Ce type de tactique n’est pas spécifique aux islamistes marocains. Nous le retrouvons aussi chez leur mouvement d’origine : les frères musulmans égyptiens.
Malgré tout cela, le mouvement continue dans sa lutte. La dernière journée nationale de mobilisation (25 Décembre) a été un succès. Les conditions objectives (crise mondiale du capitalisme, désillusion imminente par rapport à la réalité du nouveau gouvernement, réduction de la marge de manœuvre du régime…) sont du côté du mouvement.
Cela ne doit pas nous cacher les lourds défis auxquels il est confronté. Un débat serein et transparent entre ses composantes sur les perspectives de lutte doit commencer. Le gauche radicale marocaine doit prendre ses responsabilités en répondant aux questions suivantes :
– comment faire entrer les femmes, les salariés et les étudiants dans la lutte ?
– comment faire pour radicaliser les moyens de lutte (occupations, grève générale…) ?
Les luttes sociales, qui se sont développées en parallèle du mouvement, continuent. L’avenir du 20 février est dans l’articulation et l’unification des ces luttes sur la base d’une plateforme actualisée de revendications politiques, économiques et sociales.
Q : Nous savons tous que le régime marocain est un fidèle allié de l’impérialisme français. Quel regard portez-vous sur le rôle du mouvement de solidarité en France et en Europe dans l’appui au mouvement ?
R : Le mariage d’intérêt durable entre le régime marocain et l’impérialisme français ne date pas d’aujourd’hui. Il trouve sa base matérielle dans les liens solides et profonds qui unissent les classes dominantes dans les deux pays. Le grand capital français a des intérêts économiques importants au Maroc (c’est le premier investisseur étranger).
Il ne peut permettre un changement radical qui menacerait ses intérêts surtout que le combat pour la démocratie au Maroc ne peut qu’être lié à la lutte pour la libération nationale.
L’Etat français a été l’un des principaux soutiens du régime dans sa bataille contre le mouvement du 20 février. Il lui a apporté un soutien économique, politique et logistique.

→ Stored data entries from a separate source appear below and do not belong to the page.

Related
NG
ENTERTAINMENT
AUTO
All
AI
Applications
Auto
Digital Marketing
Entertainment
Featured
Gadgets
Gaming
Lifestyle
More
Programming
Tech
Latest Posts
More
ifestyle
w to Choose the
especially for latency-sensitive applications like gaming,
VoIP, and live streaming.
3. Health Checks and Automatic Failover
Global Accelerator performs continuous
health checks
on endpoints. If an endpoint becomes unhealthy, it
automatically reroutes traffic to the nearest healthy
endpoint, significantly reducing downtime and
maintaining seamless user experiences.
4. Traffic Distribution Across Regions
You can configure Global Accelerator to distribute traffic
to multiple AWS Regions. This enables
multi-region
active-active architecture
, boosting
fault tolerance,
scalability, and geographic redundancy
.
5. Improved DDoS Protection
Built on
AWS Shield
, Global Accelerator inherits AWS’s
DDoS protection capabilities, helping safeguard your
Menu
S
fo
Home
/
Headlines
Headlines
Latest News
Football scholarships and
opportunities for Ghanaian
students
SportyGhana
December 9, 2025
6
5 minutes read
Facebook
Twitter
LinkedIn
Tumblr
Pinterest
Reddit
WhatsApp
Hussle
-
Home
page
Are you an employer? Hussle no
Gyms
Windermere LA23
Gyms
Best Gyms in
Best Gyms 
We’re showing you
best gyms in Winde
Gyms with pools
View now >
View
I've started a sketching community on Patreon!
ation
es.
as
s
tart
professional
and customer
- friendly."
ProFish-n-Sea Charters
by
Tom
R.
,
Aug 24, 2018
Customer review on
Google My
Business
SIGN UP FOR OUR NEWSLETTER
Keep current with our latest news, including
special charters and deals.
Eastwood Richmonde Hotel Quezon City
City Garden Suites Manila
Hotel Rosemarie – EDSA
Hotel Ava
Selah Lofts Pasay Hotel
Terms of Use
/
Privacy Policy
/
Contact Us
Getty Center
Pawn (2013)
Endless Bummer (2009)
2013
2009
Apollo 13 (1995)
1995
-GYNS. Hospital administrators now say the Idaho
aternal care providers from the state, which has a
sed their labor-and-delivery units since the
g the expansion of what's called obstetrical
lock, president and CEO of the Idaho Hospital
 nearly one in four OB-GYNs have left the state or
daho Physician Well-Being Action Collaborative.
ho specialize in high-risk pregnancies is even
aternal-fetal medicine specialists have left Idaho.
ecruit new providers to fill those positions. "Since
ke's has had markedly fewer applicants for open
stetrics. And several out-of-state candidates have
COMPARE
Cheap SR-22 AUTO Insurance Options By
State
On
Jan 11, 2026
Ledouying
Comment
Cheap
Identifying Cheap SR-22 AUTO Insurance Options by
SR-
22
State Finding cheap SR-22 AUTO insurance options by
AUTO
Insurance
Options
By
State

L’une des principales tâches du mouvement de solidarité en France et en Europe est d’œuvrer à informer les peuples en Europe des liens privilégiés unissant leurs Etats à un régime despotique et archaïque (une monarchie de droit divin) et du pillage concomitant que subit le Maroc par les multinationales françaises et européennes. Ils doivent faire pression sur leur gouvernement pour qu’ils retirent leur soutien à l’autocratie.
Nous saluons toutes les initiatives déjà prises ou allant dans ce sens. Et nous demandons aux forces démocratiques et progressistes en France et en Europe d’unifier et d’intensifier leurs initiatives de solidarité avec le mouvement démocratique marocain. Les tyrans et les capitalistes sont solidaires. Nous devons l’être aussi.